(RECORDED INFORMATION Opens)
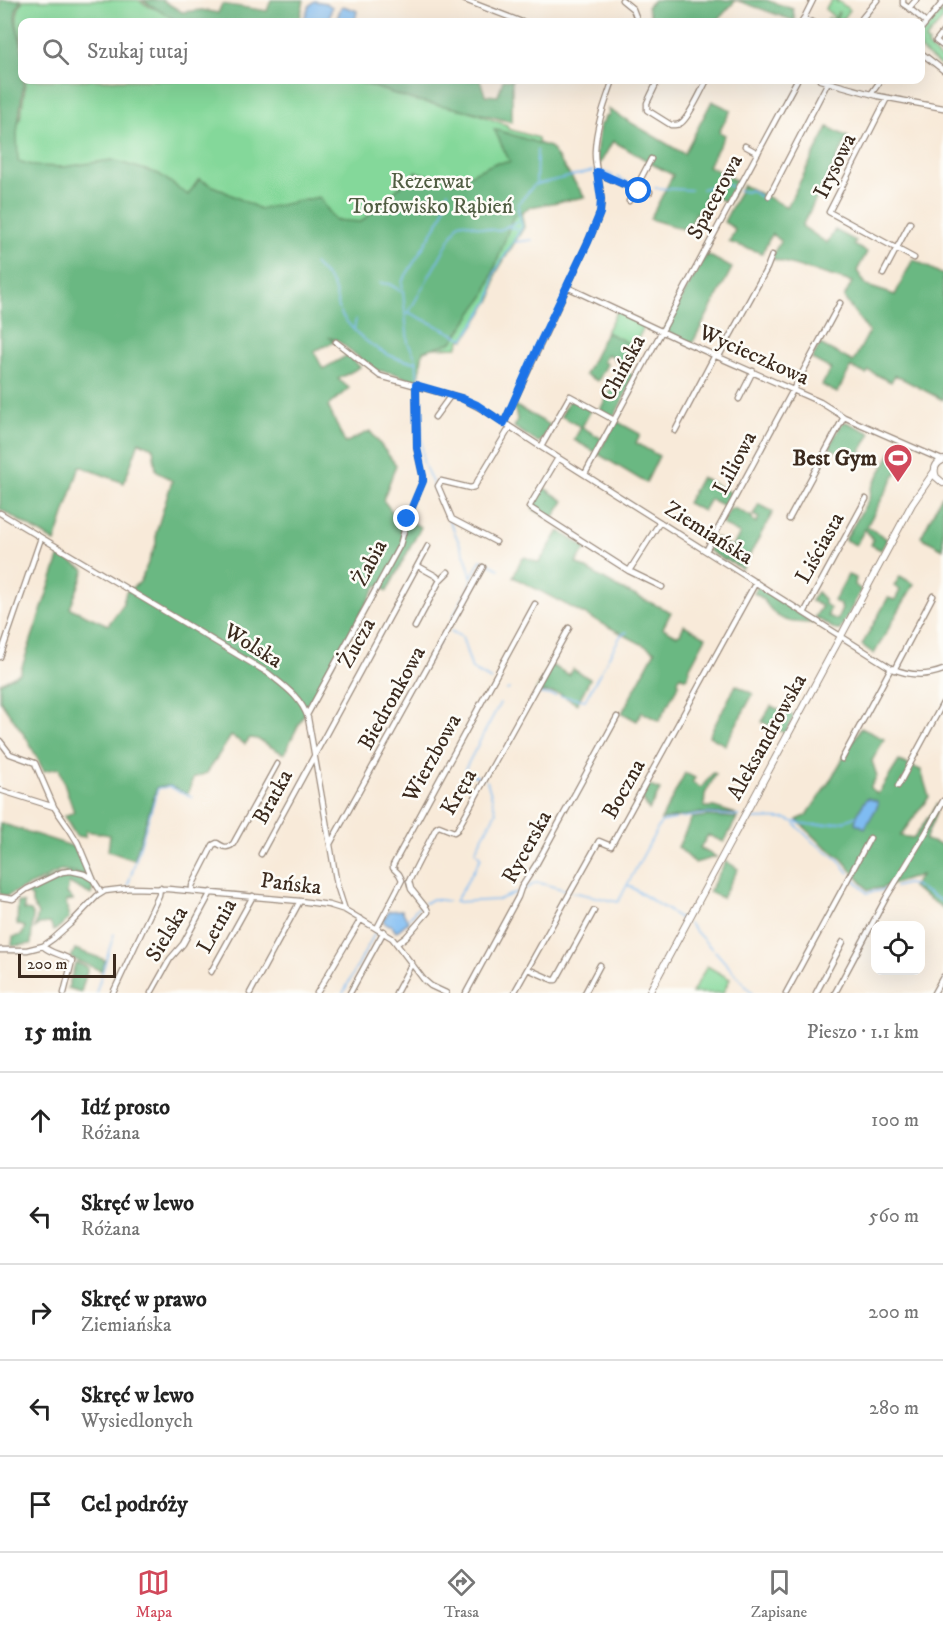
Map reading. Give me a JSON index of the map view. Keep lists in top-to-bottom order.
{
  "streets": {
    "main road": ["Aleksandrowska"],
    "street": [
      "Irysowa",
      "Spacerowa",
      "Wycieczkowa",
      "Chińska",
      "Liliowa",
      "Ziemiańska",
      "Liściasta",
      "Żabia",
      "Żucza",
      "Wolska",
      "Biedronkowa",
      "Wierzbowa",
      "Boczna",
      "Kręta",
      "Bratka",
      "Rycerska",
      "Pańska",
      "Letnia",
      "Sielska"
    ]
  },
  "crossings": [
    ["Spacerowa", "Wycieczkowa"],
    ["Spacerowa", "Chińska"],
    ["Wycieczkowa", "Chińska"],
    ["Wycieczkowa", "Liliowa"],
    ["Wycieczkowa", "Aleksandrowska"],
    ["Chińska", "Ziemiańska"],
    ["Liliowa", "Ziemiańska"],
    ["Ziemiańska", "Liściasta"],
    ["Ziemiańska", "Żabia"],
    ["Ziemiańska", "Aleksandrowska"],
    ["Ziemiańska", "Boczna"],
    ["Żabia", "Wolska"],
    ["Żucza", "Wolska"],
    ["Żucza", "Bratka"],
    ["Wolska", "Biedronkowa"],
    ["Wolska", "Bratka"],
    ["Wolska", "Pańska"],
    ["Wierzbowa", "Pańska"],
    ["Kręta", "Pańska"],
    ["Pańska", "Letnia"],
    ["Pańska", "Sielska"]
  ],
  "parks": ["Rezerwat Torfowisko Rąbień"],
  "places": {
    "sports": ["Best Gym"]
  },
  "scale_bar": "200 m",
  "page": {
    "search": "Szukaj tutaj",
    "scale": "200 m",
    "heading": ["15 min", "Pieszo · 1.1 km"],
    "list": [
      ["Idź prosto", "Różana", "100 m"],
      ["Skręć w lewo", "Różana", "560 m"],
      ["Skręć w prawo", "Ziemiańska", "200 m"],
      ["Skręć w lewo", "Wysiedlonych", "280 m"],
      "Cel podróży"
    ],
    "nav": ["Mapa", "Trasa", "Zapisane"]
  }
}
(RECORDED INFORMATION Closes)
→ **EXERCISE**
Within the records above, each line containing "lewo" is to be returned.

→ **SOLVED PROBLEM**
      ["Skręć w lewo", "Różana", "560 m"],
      ["Skręć w lewo", "Wysiedlonych", "280 m"],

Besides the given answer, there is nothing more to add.